SWBAT use more than one method to solve problems involving quadratic functions.

Now that students have solved different problems using a preferred method, they can apply their understanding to try and learn from different solution methods.

30 minutes

The focus today is for students to learn a method to solve these problems that is different from their preferred method. I tell students this goal from the beginning of the day. Then, I ask them to use the warm-up time to try to figure out a different method.

In my classrooms, it always seems to work out that different students prefer different methods. I am always surprised how uniform the distribution of strategy preference is, although I do believe that slightly more students prefer the method of finding a linear relationship between two factors and then writing the quadratic function as the product of these factors.

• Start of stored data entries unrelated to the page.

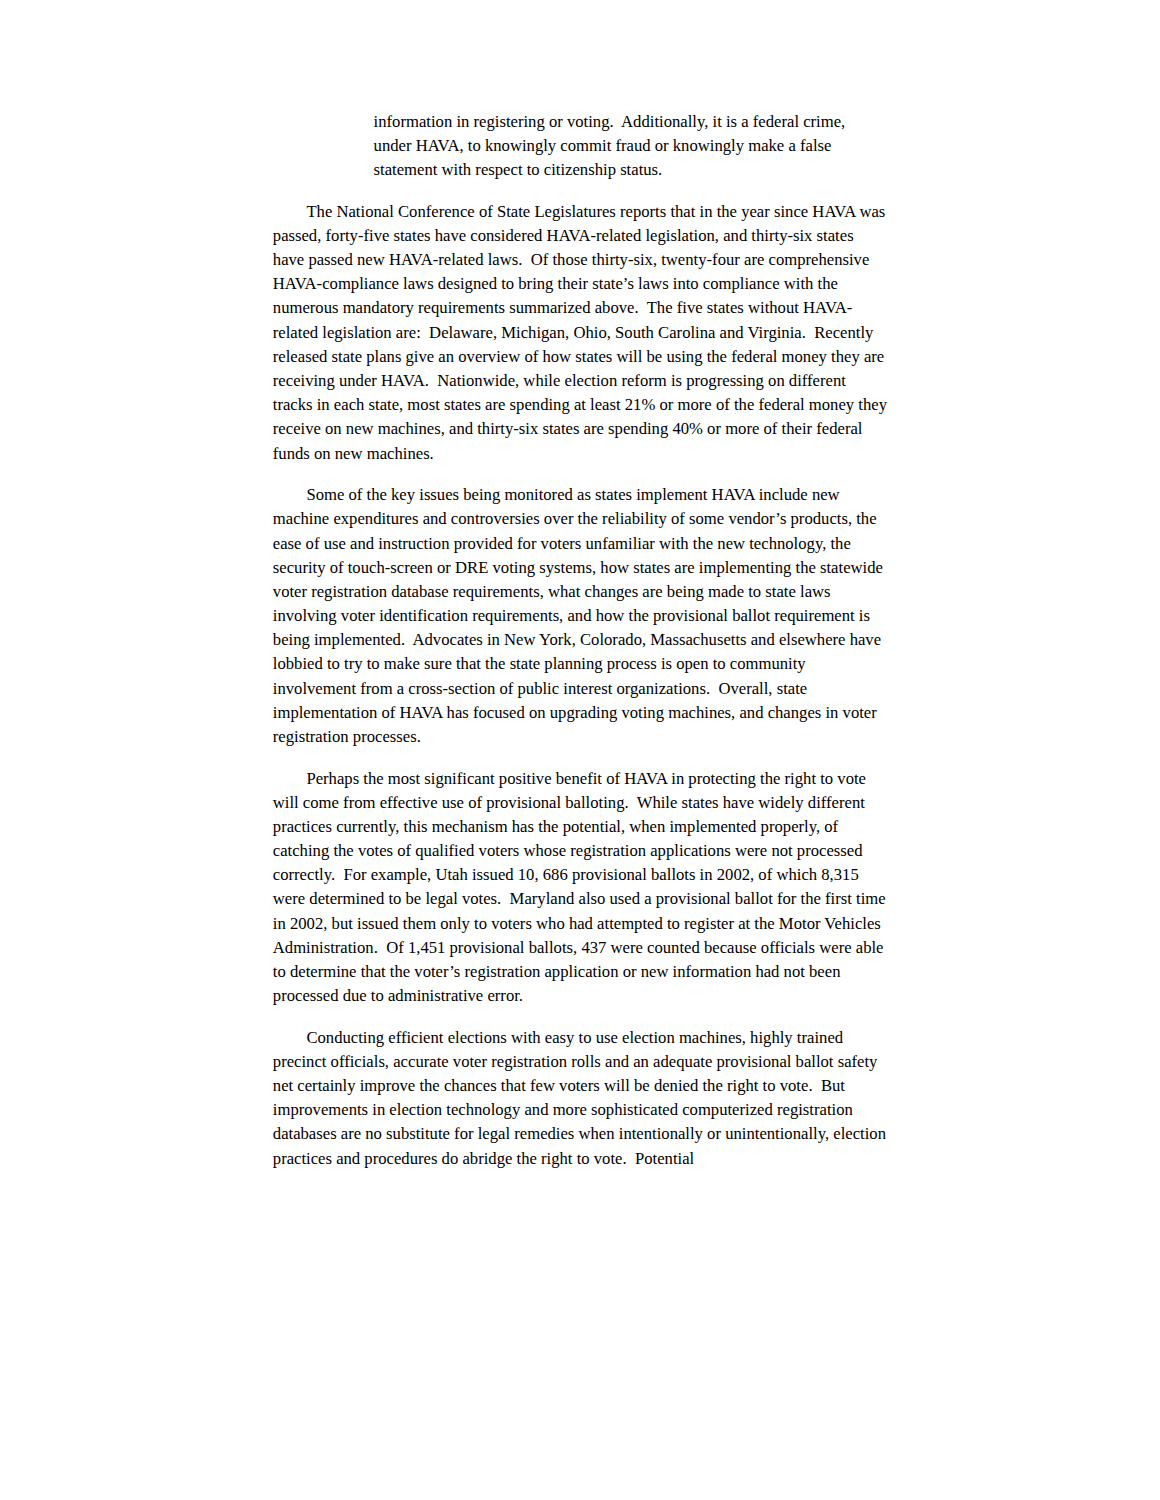information in registering or voting. Additionally, it is a federal crime, under HAVA, to knowingly commit fraud or knowingly make a false statement with respect to citizenship status.
The National Conference of State Legislatures reports that in the year since HAVA was passed, forty-five states have considered HAVA-related legislation, and thirty-six states have passed new HAVA-related laws. Of those thirty-six, twenty-four are comprehensive HAVA-compliance laws designed to bring their state’s laws into compliance with the numerous mandatory requirements summarized above. The five states without HAVA-related legislation are: Delaware, Michigan, Ohio, South Carolina and Virginia. Recently released state plans give an overview of how states will be using the federal money they are receiving under HAVA. Nationwide, while election reform is progressing on different tracks in each state, most states are spending at least 21% or more of the federal money they receive on new machines, and thirty-six states are spending 40% or more of their federal funds on new machines.
Some of the key issues being monitored as states implement HAVA include new machine expenditures and controversies over the reliability of some vendor’s products, the ease of use and instruction provided for voters unfamiliar with the new technology, the security of touch-screen or DRE voting systems, how states are implementing the statewide voter registration database requirements, what changes are being made to state laws involving voter identification requirements, and how the provisional ballot requirement is being implemented. Advocates in New York, Colorado, Massachusetts and elsewhere have lobbied to try to make sure that the state planning process is open to community involvement from a cross-section of public interest organizations. Overall, state implementation of HAVA has focused on upgrading voting machines, and changes in voter registration processes.
Perhaps the most significant positive benefit of HAVA in protecting the right to vote will come from effective use of provisional balloting. While states have widely different practices currently, this mechanism has the potential, when implemented properly, of catching the votes of qualified voters whose registration applications were not processed correctly. For example, Utah issued 10, 686 provisional ballots in 2002, of which 8,315 were determined to be legal votes. Maryland also used a provisional ballot for the first time in 2002, but issued them only to voters who had attempted to register at the Motor Vehicles Administration. Of 1,451 provisional ballots, 437 were counted because officials were able to determine that the voter’s registration application or new information had not been processed due to administrative error.
Conducting efficient elections with easy to use election machines, highly trained precinct officials, accurate voter registration rolls and an adequate provisional ballot safety net certainly improve the chances that few voters will be denied the right to vote. But improvements in election technology and more sophisticated computerized registration databases are no substitute for legal remedies when intentionally or unintentionally, election practices and procedures do abridge the right to vote. Potential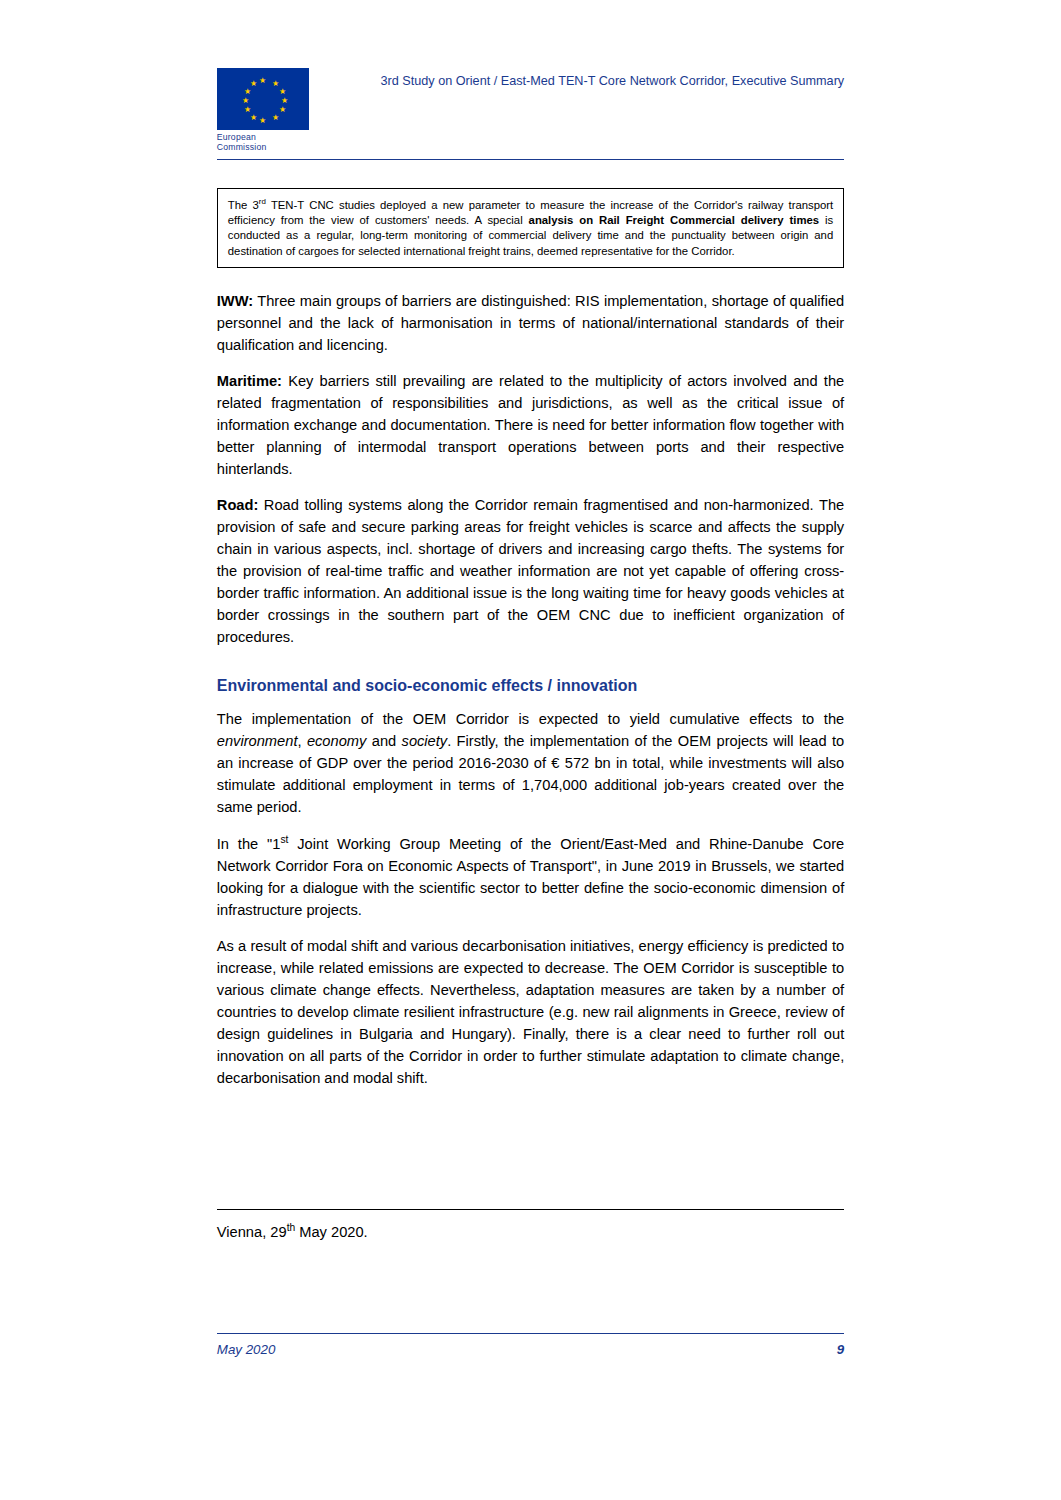★ ★ ★ ★ ★ ★ ★ ★ ★ ★ ★ ★
European
Commission
3rd Study on Orient / East-Med TEN-T Core Network Corridor, Executive Summary
The 3rd TEN-T CNC studies deployed a new parameter to measure the increase of the Corridor's railway transport efficiency from the view of customers' needs. A special analysis on Rail Freight Commercial delivery times is conducted as a regular, long-term monitoring of commercial delivery time and the punctuality between origin and destination of cargoes for selected international freight trains, deemed representative for the Corridor.
IWW: Three main groups of barriers are distinguished: RIS implementation, shortage of qualified personnel and the lack of harmonisation in terms of national/international standards of their qualification and licencing.
Maritime: Key barriers still prevailing are related to the multiplicity of actors involved and the related fragmentation of responsibilities and jurisdictions, as well as the critical issue of information exchange and documentation. There is need for better information flow together with better planning of intermodal transport operations between ports and their respective hinterlands.
Road: Road tolling systems along the Corridor remain fragmentised and non-harmonized. The provision of safe and secure parking areas for freight vehicles is scarce and affects the supply chain in various aspects, incl. shortage of drivers and increasing cargo thefts. The systems for the provision of real-time traffic and weather information are not yet capable of offering cross-border traffic information. An additional issue is the long waiting time for heavy goods vehicles at border crossings in the southern part of the OEM CNC due to inefficient organization of procedures.
Environmental and socio-economic effects / innovation
The implementation of the OEM Corridor is expected to yield cumulative effects to the environment, economy and society. Firstly, the implementation of the OEM projects will lead to an increase of GDP over the period 2016-2030 of € 572 bn in total, while investments will also stimulate additional employment in terms of 1,704,000 additional job-years created over the same period.
In the "1st Joint Working Group Meeting of the Orient/East-Med and Rhine-Danube Core Network Corridor Fora on Economic Aspects of Transport", in June 2019 in Brussels, we started looking for a dialogue with the scientific sector to better define the socio-economic dimension of infrastructure projects.
As a result of modal shift and various decarbonisation initiatives, energy efficiency is predicted to increase, while related emissions are expected to decrease. The OEM Corridor is susceptible to various climate change effects. Nevertheless, adaptation measures are taken by a number of countries to develop climate resilient infrastructure (e.g. new rail alignments in Greece, review of design guidelines in Bulgaria and Hungary). Finally, there is a clear need to further roll out innovation on all parts of the Corridor in order to further stimulate adaptation to climate change, decarbonisation and modal shift.
Vienna, 29th May 2020.
May 2020 9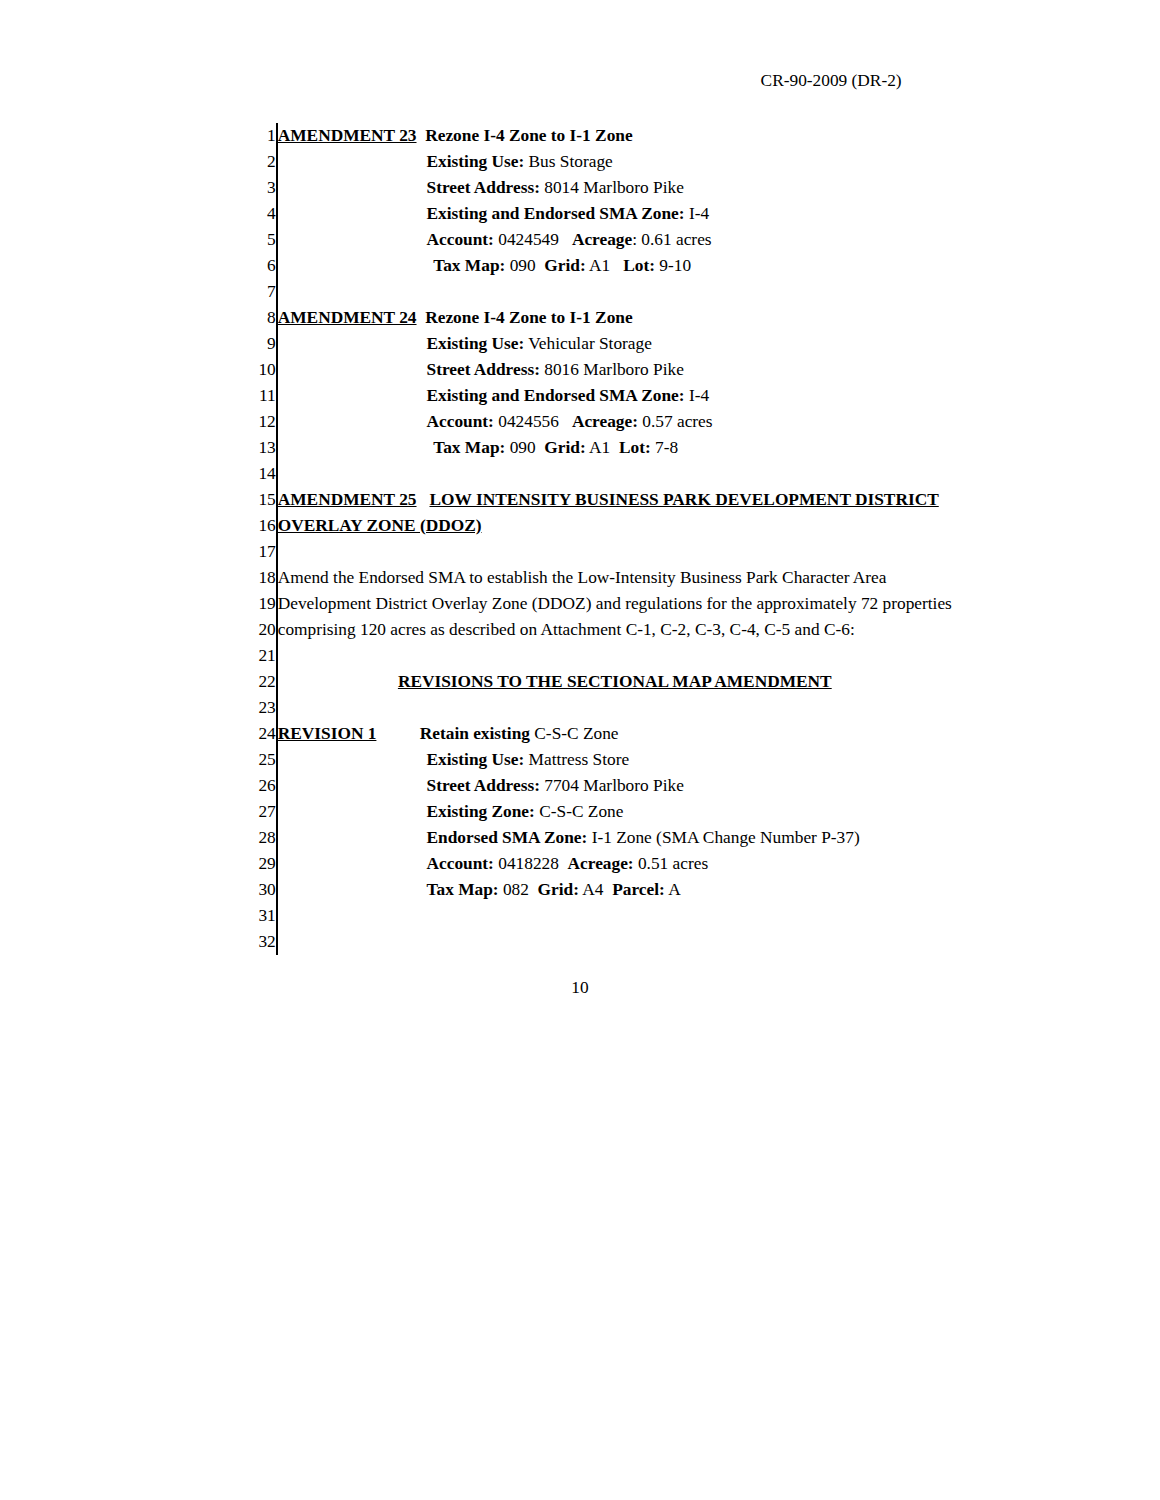CR-90-2009 (DR-2)
| 1 2 3 4 5 6 7 8 9 10 11 12 13 14 15 16 17 18 19 20 21 22 23 24 25 26 27 28 29 30 31 32 | | AMENDMENT 23 Rezone I-4 Zone to I-1 Zone Existing Use: Bus Storage Street Address: 8014 Marlboro Pike Existing and Endorsed SMA Zone: I-4 Account: 0424549 Acreage : 0.61 acres Tax Map: 090 Grid: A1 Lot: 9-10 AMENDMENT 24 Rezone I-4 Zone to I-1 Zone Existing Use: Vehicular Storage Street Address: 8016 Marlboro Pike Existing and Endorsed SMA Zone: I-4 Account: 0424556 Acreage: 0.57 acres Tax Map: 090 Grid: A1 Lot: 7-8 AMENDMENT 25 LOW INTENSITY BUSINESS PARK DEVELOPMENT DISTRICT OVERLAY ZONE (DDOZ) Amend the Endorsed SMA to establish the Low-Intensity Business Park Character Area Development District Overlay Zone (DDOZ) and regulations for the approximately 72 properties comprising 120 acres as described on Attachment C-1, C-2, C-3, C-4, C-5 and C-6: REVISIONS TO THE SECTIONAL MAP AMENDMENT REVISION 1 Retain existing C-S-C Zone Existing Use: Mattress Store Street Address: 7704 Marlboro Pike Existing Zone: C-S-C Zone Endorsed SMA Zone: I-1 Zone (SMA Change Number P-37) Account: 0418228 Acreage: 0.51 acres Tax Map: 082 Grid: A4 Parcel: A |
10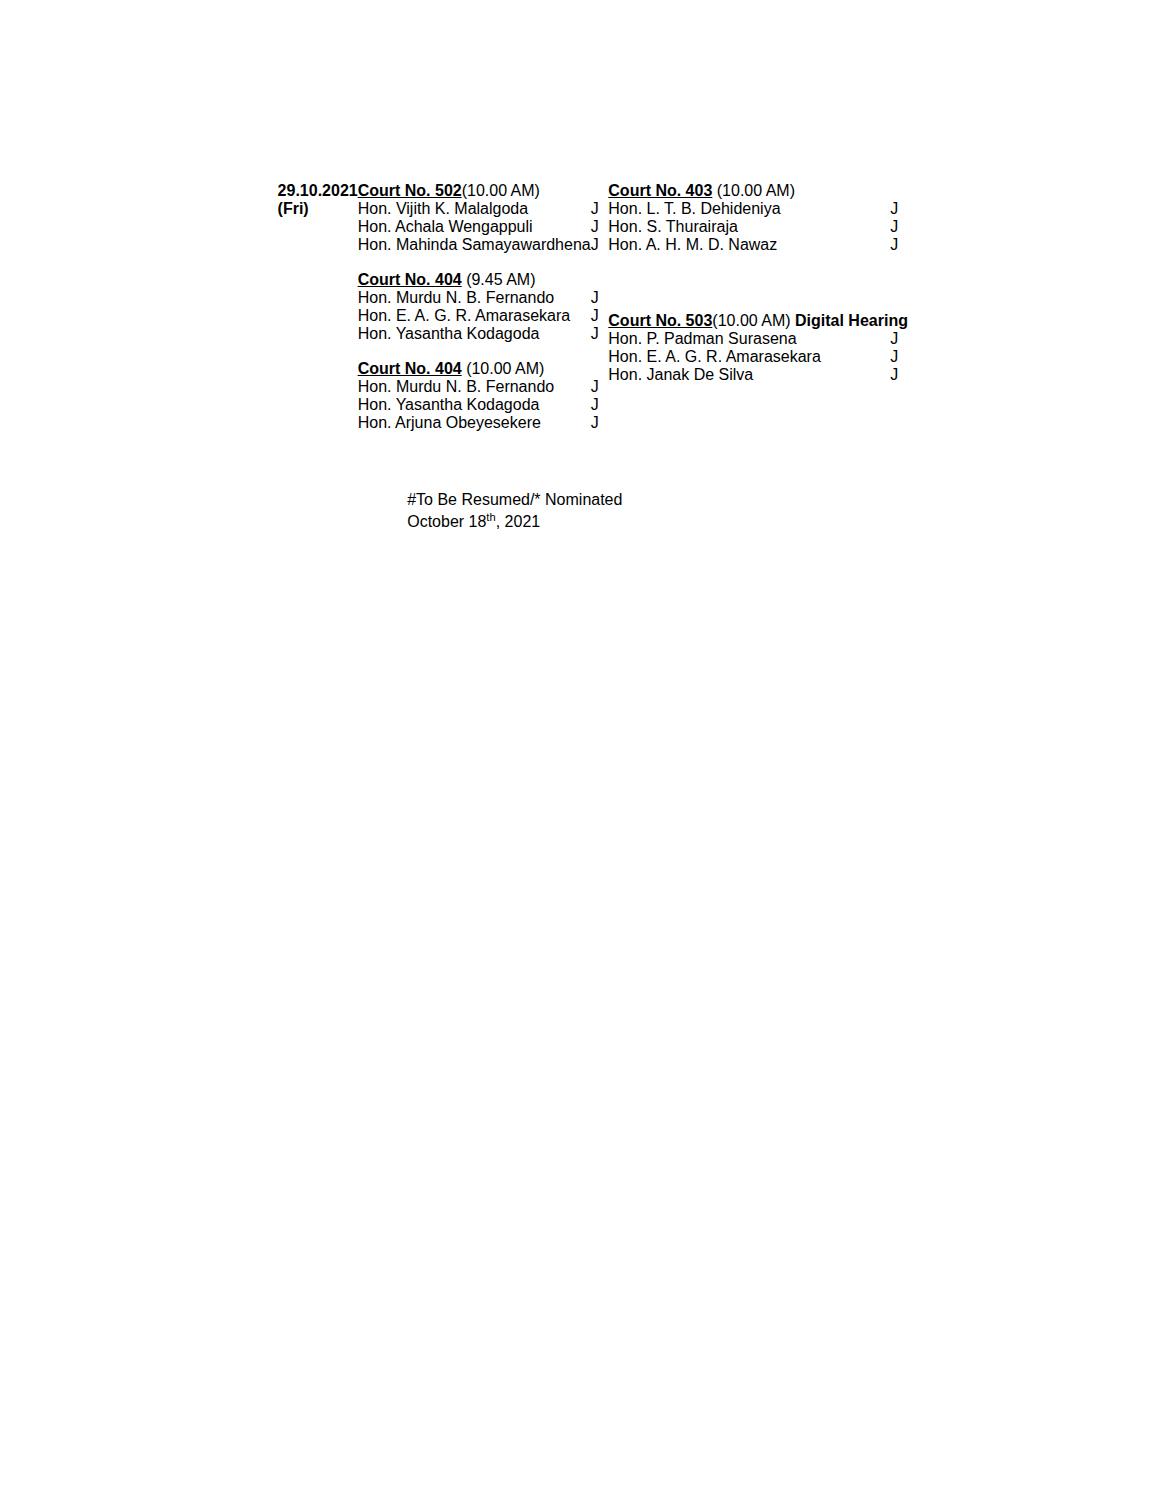| 29.10.2021 (Fri) | Court No. 502 (10.00 AM) / Hon. Vijith K. Malalgoda / J / / Hon. Achala Wengappuli / J / / Hon. Mahinda Samayawardhena / J / Court No. 404 (9.45 AM) / Hon. Murdu N. B. Fernando / J / / Hon. E. A. G. R. Amarasekara / J / / Hon. Yasantha Kodagoda / J / Court No. 404 (10.00 AM) / Hon. Murdu N. B. Fernando / J / / Hon. Yasantha Kodagoda / J / / Hon. Arjuna Obeyesekere / J / | Court No. 403 (10.00 AM) / Hon. L. T. B. Dehideniya / J / / Hon. S. Thurairaja / J / / Hon. A. H. M. D. Nawaz / J / Court No. 503 (10.00 AM) Digital Hearing / Hon. P. Padman Surasena / J / / Hon. E. A. G. R. Amarasekara / J / / Hon. Janak De Silva / J / |
#To Be Resumed/* Nominated
October 18th, 2021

I tell them that I am happy to explain any of the methods to small groups of students, but I also create a list of student experts for each method on the board. I add to this throughout the class period. I tell students that I want them to understand all of the methods, but that they only need to master two of them today.

30 minutes

Once students have figured some things out on the warm-up, I ask them to work on the same assessment they started yesterday, but to solve the same problems using a different method:

One interesting confusion that arises for many students during this lesson is the difference between solving a problem using two different methods and writing two difference equivalent functions to fit a situation. At first, I was confused by this, then I realized that they were used to writing equivalent expressions to fit a set of data. This means that many students solved the problem one way and then algebraically manipulated the equation into a different form. Once I figured this out, I asked students to find a whole different method. Some students complained about this requirement, but it was worth the time and effort.